Liberi da ogni angoscia ed inquietudine.
Si è narrato come Tripitaka e i suoi, spazzato l'immondo sentiero, poterono proseguire il loro lungo viaggio. Nell'avvicendarsi dei giorni, ritornò la stagione calda.
Mele granate si spaccano al sole,
Foglie di loto come grandi tazze
Verdazzurre, gli uccelli si nascondono
Tra le fronde dei salici. Il viandante
Cerca respiro agitando il ventaglio.
Giunsero in vista di una città circondata da mura e Tripitaka, tirando le redini, disse: "Discepoli, che città sarà quella?"
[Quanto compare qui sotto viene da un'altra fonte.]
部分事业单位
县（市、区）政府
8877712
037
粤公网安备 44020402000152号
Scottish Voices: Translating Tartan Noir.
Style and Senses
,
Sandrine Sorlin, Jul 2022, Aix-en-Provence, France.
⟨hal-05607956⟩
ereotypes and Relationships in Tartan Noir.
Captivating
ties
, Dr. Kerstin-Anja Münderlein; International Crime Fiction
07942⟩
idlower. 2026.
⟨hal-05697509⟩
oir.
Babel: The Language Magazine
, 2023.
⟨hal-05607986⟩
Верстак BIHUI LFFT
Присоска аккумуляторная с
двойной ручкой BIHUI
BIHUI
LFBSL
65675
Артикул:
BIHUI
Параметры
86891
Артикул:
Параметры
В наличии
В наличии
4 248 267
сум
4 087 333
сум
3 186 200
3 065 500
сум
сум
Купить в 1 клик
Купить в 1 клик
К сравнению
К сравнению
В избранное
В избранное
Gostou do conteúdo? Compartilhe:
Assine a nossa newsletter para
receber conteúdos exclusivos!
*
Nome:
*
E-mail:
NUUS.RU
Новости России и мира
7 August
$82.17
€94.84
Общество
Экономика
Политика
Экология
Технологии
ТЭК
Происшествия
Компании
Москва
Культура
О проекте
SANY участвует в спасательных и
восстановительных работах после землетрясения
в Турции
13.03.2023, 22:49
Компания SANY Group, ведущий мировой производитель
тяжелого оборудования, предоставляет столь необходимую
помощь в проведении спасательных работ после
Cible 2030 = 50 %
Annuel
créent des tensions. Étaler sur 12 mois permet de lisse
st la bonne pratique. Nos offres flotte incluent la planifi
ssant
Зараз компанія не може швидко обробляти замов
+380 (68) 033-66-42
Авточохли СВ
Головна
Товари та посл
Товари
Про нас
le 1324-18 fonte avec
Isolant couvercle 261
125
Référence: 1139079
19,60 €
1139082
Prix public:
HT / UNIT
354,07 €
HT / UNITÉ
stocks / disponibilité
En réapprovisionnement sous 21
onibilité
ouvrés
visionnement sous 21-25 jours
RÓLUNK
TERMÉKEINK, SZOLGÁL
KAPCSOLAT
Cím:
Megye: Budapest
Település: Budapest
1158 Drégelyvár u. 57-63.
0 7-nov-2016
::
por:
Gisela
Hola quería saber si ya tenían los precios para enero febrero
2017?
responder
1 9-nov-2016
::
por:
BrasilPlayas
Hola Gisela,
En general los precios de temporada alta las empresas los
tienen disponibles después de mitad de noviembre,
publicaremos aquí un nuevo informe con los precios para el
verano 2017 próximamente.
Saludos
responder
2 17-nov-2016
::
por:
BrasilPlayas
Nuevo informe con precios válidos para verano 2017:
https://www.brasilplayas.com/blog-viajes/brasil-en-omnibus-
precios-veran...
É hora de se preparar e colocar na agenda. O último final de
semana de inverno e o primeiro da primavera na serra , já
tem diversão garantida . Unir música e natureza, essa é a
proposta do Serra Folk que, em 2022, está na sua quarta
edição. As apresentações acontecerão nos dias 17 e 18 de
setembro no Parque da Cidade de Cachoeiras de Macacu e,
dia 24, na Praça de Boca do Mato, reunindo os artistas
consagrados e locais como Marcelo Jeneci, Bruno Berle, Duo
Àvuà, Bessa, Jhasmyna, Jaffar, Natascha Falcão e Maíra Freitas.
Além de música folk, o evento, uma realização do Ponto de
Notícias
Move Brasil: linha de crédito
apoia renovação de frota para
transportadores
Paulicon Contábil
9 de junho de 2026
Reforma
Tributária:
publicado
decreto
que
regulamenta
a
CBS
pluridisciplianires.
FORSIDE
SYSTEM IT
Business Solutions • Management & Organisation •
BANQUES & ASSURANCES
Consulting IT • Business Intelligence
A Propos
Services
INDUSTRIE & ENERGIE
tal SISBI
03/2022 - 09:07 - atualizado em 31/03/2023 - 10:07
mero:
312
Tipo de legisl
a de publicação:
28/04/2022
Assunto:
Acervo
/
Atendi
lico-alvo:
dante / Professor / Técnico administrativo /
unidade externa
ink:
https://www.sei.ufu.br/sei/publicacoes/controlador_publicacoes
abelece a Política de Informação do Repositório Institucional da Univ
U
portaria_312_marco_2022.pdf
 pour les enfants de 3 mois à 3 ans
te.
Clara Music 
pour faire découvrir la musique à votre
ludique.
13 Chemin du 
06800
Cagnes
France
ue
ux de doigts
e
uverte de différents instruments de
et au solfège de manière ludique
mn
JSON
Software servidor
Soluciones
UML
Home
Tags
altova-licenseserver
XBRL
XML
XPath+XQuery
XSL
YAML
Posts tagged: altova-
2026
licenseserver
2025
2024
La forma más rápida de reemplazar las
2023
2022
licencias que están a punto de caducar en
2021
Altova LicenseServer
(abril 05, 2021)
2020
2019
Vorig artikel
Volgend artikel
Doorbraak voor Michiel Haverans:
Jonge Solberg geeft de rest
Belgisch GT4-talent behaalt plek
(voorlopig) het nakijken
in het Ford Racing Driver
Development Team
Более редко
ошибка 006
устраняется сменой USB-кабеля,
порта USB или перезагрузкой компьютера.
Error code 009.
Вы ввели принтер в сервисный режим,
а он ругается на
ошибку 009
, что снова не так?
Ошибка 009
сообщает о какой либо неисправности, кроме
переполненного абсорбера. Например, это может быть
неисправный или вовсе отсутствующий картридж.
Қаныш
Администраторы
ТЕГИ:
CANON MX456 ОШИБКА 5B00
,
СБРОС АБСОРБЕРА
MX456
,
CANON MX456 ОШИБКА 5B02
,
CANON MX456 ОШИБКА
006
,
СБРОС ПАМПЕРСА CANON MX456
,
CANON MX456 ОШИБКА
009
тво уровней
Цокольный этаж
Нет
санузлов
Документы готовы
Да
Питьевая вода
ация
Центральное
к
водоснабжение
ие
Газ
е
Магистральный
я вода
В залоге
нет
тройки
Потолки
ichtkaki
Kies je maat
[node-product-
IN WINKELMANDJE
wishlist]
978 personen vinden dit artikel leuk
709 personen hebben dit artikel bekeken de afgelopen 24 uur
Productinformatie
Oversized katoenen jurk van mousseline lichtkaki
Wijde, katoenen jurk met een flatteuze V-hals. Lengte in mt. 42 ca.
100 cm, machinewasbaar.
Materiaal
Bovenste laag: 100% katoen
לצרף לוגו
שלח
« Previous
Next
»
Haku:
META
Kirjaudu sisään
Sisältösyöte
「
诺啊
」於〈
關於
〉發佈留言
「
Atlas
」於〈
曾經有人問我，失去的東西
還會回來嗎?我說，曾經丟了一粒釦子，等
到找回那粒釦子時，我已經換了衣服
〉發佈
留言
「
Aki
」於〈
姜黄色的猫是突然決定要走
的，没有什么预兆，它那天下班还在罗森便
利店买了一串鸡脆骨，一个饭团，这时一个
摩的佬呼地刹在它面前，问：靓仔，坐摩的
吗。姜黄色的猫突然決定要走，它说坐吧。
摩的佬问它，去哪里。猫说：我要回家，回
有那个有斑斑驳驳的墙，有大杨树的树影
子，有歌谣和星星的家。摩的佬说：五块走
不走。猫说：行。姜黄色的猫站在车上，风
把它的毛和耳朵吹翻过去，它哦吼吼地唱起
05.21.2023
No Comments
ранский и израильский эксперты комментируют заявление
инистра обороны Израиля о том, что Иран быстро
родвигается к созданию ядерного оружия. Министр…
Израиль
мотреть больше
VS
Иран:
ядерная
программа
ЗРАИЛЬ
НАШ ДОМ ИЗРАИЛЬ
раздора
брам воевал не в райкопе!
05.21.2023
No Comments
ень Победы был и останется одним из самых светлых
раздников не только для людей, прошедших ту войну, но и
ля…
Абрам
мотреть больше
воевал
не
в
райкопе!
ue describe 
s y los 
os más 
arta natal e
"Mi meraviglio, maestro" lo stuzzicò Scimmiotto. "La corte vi affida missioni ufficiali; ma voi, a quanto pare, non sapete nemmeno leggere."
"Io faccio il monaco fin dalla prima infanzia e ho studiato a fondo classici e sutra; come ti permetti di insinuare che non saprei leggere?"
"Eppure il nome della città è scritto in tre grandi caratteri sulla bandiera che si vede sventolare sulle mura. Se sapete leggere, perché non leggete?"
"Scimmia maligna!" si adirò Tripitaka. "Soffia il vento; chissà quanto sventola quella bandiera, ammesso che ci sia scritto qualcosa."
"Sono tutte scuse; io leggo benissimo."
"Maestro" intervennero Porcellino e Sabbioso, "non badate alle diavolerie del nostro condiscepolo. A questa distanza, si distinguono appena le mura e i fossati: niente di più piccolo."
"Invece si leggono tre caratteri: Regno di Viola Porpora."
"Dev'essere uno dei regni dell'Ovest in cui dobbiamo presentare il nostro passaporto" concluse Tripitaka.
"Si capisce" approvò Scimmiotto.
Giunti alla porta della città, Tripitaka smontò da cavallo e attraversarono il ponte. Quando ebbero superato la terza cinta, si resero conto di trovarsi in un'imponente capitale.